I've been talking with Claude about a GPS app design these past few days — specifically, what the "accept radius" should be. 20m? 50m? 100m? Numbers alone don't give the intuition; I wanted a sketch to compare.
I just measured Frame0 vs. ASCII costs a couple of days ago — that was a complex 93-shape UI wireframe. This time the scene is much simpler — one intersection, three concentric circles — but I wanted to weigh one more option: HTML+SVG.

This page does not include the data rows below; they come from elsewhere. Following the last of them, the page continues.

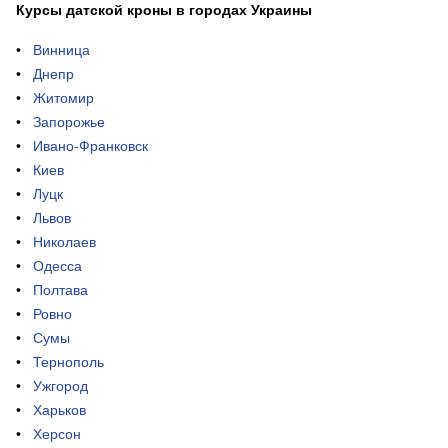
Курсы датской кроны в городах Украины
Винница
Днепр
Житомир
Запорожье
Ивано-Франковск
Киев
Луцк
Львов
Николаев
Одесса
Полтава
Ровно
Сумы
Тернополь
Ужгород
Харьков
Херсон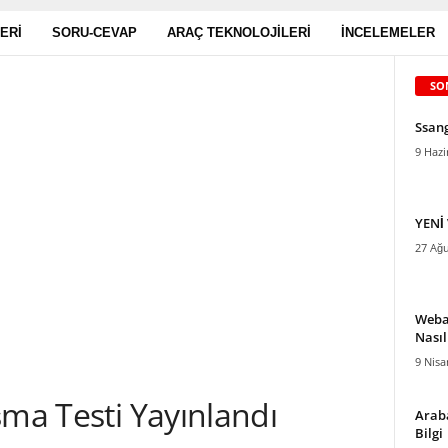
ERI
SORU-CEVAP
ARAÇ TEKNOLOJILERI
İNCELEMELER
SO
Ssan
9 Hazi
YENİ
27 Ağu
Weba
Nasıl
9 Nisa
şma Testi Yayınlandı
Araba
Bilgi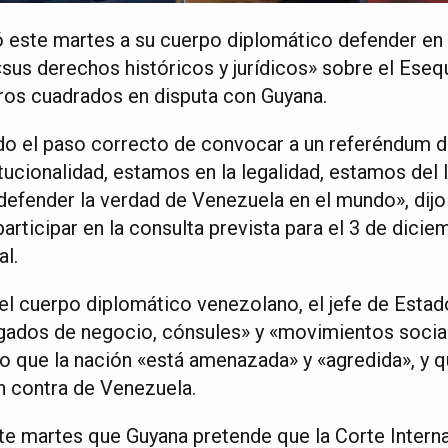
 este martes a su cuerpo diplomático defender en
«sus derechos históricos y jurídicos» sobre el Esequ
ros cuadrados en disputa con Guyana.
do el paso correcto de convocar a un referéndum 
ucionalidad, estamos en la legalidad, estamos del 
a defender la verdad de Venezuela en el mundo», dij
participar en la consulta prevista para el 3 de dicie
al.
el cuerpo diplomático venezolano, el jefe de Estad
ados de negocio, cónsules» y «movimientos social
o que la nación «está amenazada» y «agredida», y 
en contra de Venezuela.
ste martes que Guyana pretende que la Corte Interna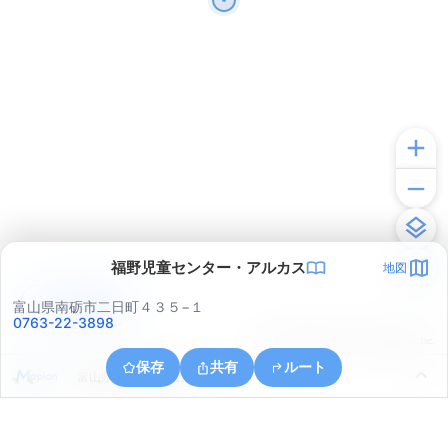
福野児童センター・アルカス
地図
アプリで見る
富山県南砺市二日町４３５−１
0763-22-3898
© ONE COMPATH © GeoTechnologies Inc.
保存
共有
ルート
富山県小矢部市興法寺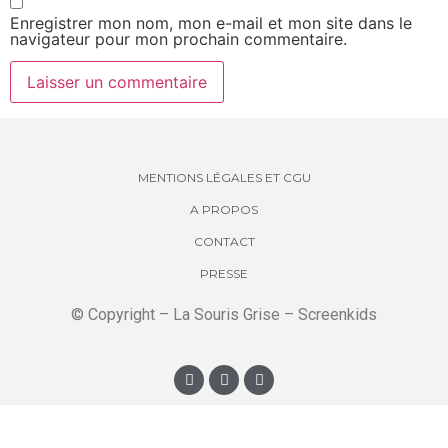
Enregistrer mon nom, mon e-mail et mon site dans le
navigateur pour mon prochain commentaire.
MENTIONS LÉGALES ET CGU
A PROPOS
CONTACT
PRESSE
© Copyright – La Souris Grise – Screenkids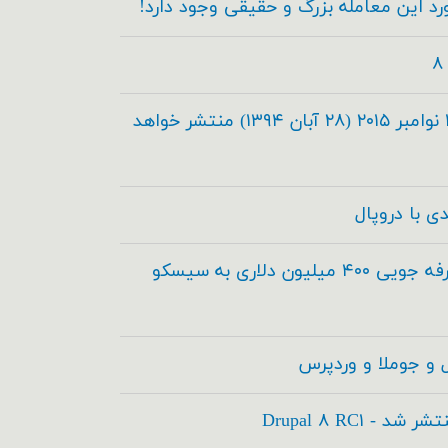
دروپال ۸.۰.۰ در تاریخ ۱۹ نوامبر ۲۰۱۵ (۲۸ آبان ۱۳۹۴) منتشر خواهد
دروپال و آکوئیا برای صرفه جویی ۴۰۰ میلیون دلاری به سیسکو
 و جوملا و وردپرس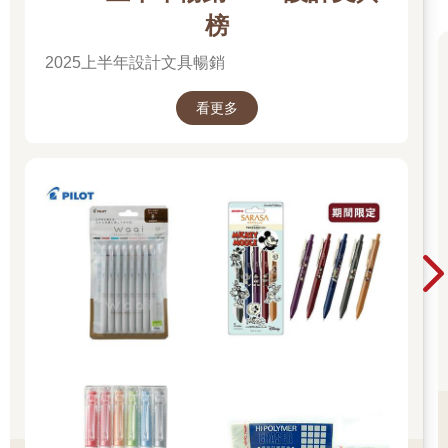
榜
2025上半年設計文具暢銷
看更多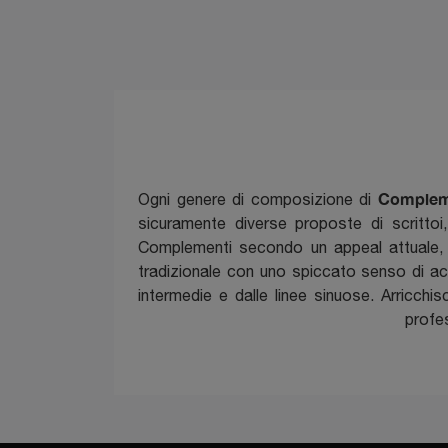
Complem
Ogni genere di composizione di
sicuramente diverse proposte di scrittoi
Complementi secondo un appeal attuale,
tradizionale con uno spiccato senso di acc
intermedie e dalle linee sinuose. Arricchi
profes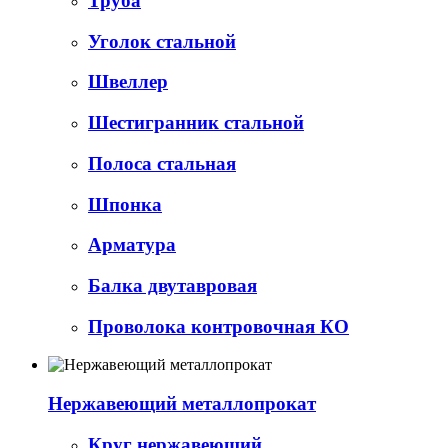
Труба
Уголок стальной
Швеллер
Шестигранник стальной
Полоса стальная
Шпонка
Арматура
Балка двутавровая
Проволока контровочная КО
Нержавеющий металлопрокат
Круг нержавеющий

So the question is: in an AI conversation, what's the right way to draw this?
100 m
.------+------.
.---' '---.
.' 50 m '.
.' .----+----. '.
/ .' 20 m '. \
/ / .---+---. \ \
| | | | | |
-----+------+---+--------+----+----------+-----
| | | | | |
\ \ '---+---' / /
\ '. .' /
'. '----+----' .'
'. .'
'---. .---'
'------+------'
All three can render "one intersection with three concentric circles." The question is — how much does each cost?
I asked the AI to draw the same scene: two crossing roads, three concentric circles (20m, 50m, 100m), with labels.
HTML+SVG version (opened in a browser):
Frame0 version (exported PNG):
You've already seen the ASCII version above. Once all three were produced I counted characters — and crucially, both the outbound write AND the inbound return need counting. Every Frame0 create_* call sends the full shape descriptor back into context; that can't be skipped.
| Method | Outbound | Inbound | Round-trip total | Token estimate | Relative cost |
|---|---|---|---|---|---|
| Frame0 (MCP tool calls) | 2,361 | 2,395 | 4,756 | ~1,490 | 6.0× |
| HTML + SVG | 1,343 | ~100 | 1,443 | ~405 | 1.8× |
| ASCII | 692 | ~100 | 792 | ~200 | 1.0× |
ASCII being the cheapest is no surprise. The bigger surprise was how much wider the Frame0–HTML gap actually is — Frame0 isn't just heavy on the outbound side; every create_* return carries another full descriptor, so the round-trip is roughly twice the outbound. HTML finishes with just a "file written" confirmation — almost no inbound cost.
There's a hidden expense the table doesn't show: Frame0's export_page_as_image pushes the PNG directly into the AI's context, equivalent to roughly 600–1,500 image tokens. HTML doesn't have this — the user opens it in the browser themselves; the image never enters the AI's context.
Writing is only half the story. If the AI needs to re-read the canvas later, that's another bill. I measured what get_page returns:
| Method | Read-back chars | Vs. original write |
|---|---|---|
Frame0 (get_page) | 2,557 | 1.08× |
| HTML file | 1,343 | 1.00× |
| ASCII file | 692 | 1.00× |
This was better than I feared — Frame0's read-back is only slightly larger than the input (added ids, parent refs, computed geometry), not the doubled bloat I'd worried about.
But don't forget: the read-back's character count itself isn't the scary part — to be able to read back, the 4,756-character round-trip up front has already been paid. Frame0's cost is settled at creation time, not deferred to read time.
Cheap doesn't mean best. Each of the three has its own strength:
| What you want | What fits |
|---|---|
| One-off small sketch, save tokens | ASCII |
| Clean output for a blog post, git-storable | HTML + SVG |
| Want to keep dragging shapes around, 15+ elements for a real UI | Frame0 |
ASCII reads most directly in the message. HTML's strength is being diffable, instantly viewable in a browser, drop-in for a static site; SVG's coordinate system is the same as Frame0's, so converting back isn't painful. Frame0 really earns its keep when the shape count is high enough — when you're drawing a real UI mock with a phone frame, navigation bar, dozens of buttons and list items, the built-in component library amortizes the per-element boilerplate enough that "overall it's still cheaper." I estimate that threshold is somewhere around 15+ shapes.
Cost, speed, and output side by side:
| Method | Cost | Speed | Output |
|---|---|---|---|
| ASCII | ▰▱▱ | ▰▰▰ | ▰▱▱ |
| HTML+SVG | ▰▰▱ | ▰▰▰ | ▰▰▱ |
| Frame0 | ▰▰▰ | ▰▱▱ | ▰▰▰ |
Reading: more bars means higher on that named axis — costlier, faster, more polished output. The overall pattern: if you want cheap and fast, you accept a lighter output; if you want polished output, you pay in tokens and time.